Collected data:
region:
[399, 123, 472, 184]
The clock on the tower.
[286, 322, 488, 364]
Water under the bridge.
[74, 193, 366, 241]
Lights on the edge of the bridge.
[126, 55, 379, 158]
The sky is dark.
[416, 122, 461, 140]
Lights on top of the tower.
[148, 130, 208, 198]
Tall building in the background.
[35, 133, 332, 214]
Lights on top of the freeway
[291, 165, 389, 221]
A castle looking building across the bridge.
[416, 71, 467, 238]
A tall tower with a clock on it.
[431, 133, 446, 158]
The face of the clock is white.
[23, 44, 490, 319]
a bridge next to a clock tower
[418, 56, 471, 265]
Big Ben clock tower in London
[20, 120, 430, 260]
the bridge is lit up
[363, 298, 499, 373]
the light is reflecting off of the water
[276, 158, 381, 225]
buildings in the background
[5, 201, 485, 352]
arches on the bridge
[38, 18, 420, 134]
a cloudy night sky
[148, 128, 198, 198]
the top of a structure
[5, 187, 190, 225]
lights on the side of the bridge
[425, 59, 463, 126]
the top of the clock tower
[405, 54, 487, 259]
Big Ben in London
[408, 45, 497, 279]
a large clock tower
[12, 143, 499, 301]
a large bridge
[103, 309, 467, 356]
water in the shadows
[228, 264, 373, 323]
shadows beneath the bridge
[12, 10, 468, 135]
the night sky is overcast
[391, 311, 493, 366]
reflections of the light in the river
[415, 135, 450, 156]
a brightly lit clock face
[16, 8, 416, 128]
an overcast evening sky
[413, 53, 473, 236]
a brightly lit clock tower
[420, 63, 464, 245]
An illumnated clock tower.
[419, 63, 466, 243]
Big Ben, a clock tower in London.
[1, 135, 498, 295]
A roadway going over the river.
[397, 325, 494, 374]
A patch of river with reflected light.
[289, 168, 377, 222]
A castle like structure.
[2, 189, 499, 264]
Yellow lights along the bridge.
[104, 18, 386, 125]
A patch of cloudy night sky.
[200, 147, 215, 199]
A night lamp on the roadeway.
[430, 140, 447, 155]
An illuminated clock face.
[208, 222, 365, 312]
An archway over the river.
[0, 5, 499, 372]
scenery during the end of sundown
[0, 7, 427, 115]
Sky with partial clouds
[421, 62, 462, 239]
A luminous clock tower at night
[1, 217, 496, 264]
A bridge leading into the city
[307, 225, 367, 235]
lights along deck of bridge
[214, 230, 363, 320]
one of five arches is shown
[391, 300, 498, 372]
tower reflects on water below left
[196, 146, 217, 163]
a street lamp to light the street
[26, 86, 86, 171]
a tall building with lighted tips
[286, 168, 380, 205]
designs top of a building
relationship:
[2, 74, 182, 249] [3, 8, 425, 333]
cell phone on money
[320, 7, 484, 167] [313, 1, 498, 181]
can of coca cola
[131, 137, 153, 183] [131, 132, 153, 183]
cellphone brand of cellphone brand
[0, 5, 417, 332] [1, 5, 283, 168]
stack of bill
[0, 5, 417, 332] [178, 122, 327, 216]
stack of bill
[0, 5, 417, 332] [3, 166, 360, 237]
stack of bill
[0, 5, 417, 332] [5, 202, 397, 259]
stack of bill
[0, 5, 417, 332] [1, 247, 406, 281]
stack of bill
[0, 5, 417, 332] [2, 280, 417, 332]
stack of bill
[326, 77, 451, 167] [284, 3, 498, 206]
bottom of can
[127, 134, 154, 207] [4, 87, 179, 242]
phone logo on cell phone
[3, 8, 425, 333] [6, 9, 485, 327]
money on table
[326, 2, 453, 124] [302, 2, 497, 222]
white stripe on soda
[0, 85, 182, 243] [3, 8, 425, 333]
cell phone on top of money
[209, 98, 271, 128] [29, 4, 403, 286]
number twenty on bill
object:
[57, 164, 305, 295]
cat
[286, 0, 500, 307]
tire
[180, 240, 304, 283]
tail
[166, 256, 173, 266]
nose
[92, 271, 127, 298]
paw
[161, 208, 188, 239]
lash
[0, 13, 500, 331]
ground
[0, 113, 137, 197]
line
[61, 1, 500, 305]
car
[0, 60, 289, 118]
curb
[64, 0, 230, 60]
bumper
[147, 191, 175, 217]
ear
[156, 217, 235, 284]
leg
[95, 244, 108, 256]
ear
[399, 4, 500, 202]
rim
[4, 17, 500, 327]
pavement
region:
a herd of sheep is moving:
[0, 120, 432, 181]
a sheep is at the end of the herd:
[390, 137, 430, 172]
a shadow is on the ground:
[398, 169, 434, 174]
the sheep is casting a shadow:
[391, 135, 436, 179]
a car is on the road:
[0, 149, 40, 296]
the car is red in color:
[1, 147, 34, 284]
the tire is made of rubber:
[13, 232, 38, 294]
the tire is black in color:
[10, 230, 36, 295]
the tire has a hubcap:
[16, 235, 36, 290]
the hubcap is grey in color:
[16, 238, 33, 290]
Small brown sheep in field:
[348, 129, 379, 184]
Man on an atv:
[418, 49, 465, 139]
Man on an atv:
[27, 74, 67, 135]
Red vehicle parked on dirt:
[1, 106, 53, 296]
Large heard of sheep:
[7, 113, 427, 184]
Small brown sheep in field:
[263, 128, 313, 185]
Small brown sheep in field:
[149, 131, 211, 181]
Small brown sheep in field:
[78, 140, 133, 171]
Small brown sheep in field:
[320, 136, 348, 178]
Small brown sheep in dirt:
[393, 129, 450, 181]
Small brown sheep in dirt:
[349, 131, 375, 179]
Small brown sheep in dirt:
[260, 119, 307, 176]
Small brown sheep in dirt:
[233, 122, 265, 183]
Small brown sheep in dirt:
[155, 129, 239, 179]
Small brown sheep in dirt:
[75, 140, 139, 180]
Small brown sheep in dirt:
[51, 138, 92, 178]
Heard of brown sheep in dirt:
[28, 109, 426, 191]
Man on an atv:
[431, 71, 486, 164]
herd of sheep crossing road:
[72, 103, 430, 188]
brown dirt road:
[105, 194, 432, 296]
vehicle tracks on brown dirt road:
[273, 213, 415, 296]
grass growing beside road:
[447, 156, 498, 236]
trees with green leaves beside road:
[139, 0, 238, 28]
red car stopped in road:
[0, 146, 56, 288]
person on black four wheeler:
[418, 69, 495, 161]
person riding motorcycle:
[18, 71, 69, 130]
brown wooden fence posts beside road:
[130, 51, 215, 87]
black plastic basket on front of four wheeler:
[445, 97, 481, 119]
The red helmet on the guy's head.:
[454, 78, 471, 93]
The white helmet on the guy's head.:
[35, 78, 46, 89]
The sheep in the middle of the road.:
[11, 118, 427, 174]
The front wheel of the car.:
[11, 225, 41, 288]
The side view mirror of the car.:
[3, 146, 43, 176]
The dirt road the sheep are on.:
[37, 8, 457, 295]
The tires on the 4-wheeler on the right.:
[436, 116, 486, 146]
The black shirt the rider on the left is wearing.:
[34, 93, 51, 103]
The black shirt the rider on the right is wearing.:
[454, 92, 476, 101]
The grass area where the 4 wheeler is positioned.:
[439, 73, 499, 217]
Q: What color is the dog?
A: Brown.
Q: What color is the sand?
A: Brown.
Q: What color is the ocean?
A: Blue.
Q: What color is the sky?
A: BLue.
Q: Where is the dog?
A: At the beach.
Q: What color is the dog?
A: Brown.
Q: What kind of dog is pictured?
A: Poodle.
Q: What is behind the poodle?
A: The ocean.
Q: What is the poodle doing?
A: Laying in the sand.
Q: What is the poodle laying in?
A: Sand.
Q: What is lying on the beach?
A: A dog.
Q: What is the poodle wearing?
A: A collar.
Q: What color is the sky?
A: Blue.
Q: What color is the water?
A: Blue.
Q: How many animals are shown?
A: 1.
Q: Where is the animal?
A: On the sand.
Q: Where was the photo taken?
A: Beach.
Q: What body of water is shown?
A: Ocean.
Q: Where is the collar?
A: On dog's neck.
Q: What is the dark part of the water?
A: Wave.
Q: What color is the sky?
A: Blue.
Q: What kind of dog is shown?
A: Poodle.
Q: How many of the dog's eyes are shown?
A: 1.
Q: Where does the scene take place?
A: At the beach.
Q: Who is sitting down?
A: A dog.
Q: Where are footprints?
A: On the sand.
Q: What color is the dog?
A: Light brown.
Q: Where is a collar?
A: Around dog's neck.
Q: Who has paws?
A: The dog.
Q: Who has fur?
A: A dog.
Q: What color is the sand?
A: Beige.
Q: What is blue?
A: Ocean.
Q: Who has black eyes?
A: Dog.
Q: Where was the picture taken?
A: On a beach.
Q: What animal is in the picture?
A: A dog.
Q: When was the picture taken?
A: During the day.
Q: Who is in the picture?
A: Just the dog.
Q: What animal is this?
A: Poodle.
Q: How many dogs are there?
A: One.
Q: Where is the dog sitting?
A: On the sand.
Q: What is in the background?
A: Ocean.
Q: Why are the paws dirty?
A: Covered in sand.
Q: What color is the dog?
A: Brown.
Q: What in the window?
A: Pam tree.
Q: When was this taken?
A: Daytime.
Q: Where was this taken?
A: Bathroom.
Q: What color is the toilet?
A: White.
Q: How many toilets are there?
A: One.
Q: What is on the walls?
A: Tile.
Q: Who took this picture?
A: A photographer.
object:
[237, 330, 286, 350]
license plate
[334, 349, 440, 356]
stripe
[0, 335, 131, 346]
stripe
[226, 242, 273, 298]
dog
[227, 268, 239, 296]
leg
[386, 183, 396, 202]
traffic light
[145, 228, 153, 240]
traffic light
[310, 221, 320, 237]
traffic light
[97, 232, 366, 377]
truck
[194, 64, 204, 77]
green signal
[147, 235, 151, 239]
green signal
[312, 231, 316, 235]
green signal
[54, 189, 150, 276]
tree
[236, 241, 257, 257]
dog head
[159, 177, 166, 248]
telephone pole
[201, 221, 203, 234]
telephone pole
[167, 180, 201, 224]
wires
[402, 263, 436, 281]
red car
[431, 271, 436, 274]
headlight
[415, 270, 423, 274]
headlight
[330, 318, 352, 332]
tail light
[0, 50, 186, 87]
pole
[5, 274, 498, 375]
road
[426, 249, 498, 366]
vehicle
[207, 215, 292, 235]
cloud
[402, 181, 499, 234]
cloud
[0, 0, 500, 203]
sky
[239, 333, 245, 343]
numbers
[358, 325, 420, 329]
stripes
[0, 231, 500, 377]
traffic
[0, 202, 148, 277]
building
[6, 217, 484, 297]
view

WHAT TO DO: Please revise the material starting at the line that contains "a sheep is at" and ending at the line that contains "[3, 146, 43, 176]", swapping "four wheeler" for "quad bike" and leaving everything else the same. Give back only those lines.

EXERCISE RESULT:
a sheep is at the end of the herd:
[390, 137, 430, 172]
a shadow is on the ground:
[398, 169, 434, 174]
the sheep is casting a shadow:
[391, 135, 436, 179]
a car is on the road:
[0, 149, 40, 296]
the car is red in color:
[1, 147, 34, 284]
the tire is made of rubber:
[13, 232, 38, 294]
the tire is black in color:
[10, 230, 36, 295]
the tire has a hubcap:
[16, 235, 36, 290]
the hubcap is grey in color:
[16, 238, 33, 290]
Small brown sheep in field:
[348, 129, 379, 184]
Man on an atv:
[418, 49, 465, 139]
Man on an atv:
[27, 74, 67, 135]
Red vehicle parked on dirt:
[1, 106, 53, 296]
Large heard of sheep:
[7, 113, 427, 184]
Small brown sheep in field:
[263, 128, 313, 185]
Small brown sheep in field:
[149, 131, 211, 181]
Small brown sheep in field:
[78, 140, 133, 171]
Small brown sheep in field:
[320, 136, 348, 178]
Small brown sheep in dirt:
[393, 129, 450, 181]
Small brown sheep in dirt:
[349, 131, 375, 179]
Small brown sheep in dirt:
[260, 119, 307, 176]
Small brown sheep in dirt:
[233, 122, 265, 183]
Small brown sheep in dirt:
[155, 129, 239, 179]
Small brown sheep in dirt:
[75, 140, 139, 180]
Small brown sheep in dirt:
[51, 138, 92, 178]
Heard of brown sheep in dirt:
[28, 109, 426, 191]
Man on an atv:
[431, 71, 486, 164]
herd of sheep crossing road:
[72, 103, 430, 188]
brown dirt road:
[105, 194, 432, 296]
vehicle tracks on brown dirt road:
[273, 213, 415, 296]
grass growing beside road:
[447, 156, 498, 236]
trees with green leaves beside road:
[139, 0, 238, 28]
red car stopped in road:
[0, 146, 56, 288]
person on black quad bike:
[418, 69, 495, 161]
person riding motorcycle:
[18, 71, 69, 130]
brown wooden fence posts beside road:
[130, 51, 215, 87]
black plastic basket on front of quad bike:
[445, 97, 481, 119]
The red helmet on the guy's head.:
[454, 78, 471, 93]
The white helmet on the guy's head.:
[35, 78, 46, 89]
The sheep in the middle of the road.:
[11, 118, 427, 174]
The front wheel of the car.:
[11, 225, 41, 288]
The side view mirror of the car.:
[3, 146, 43, 176]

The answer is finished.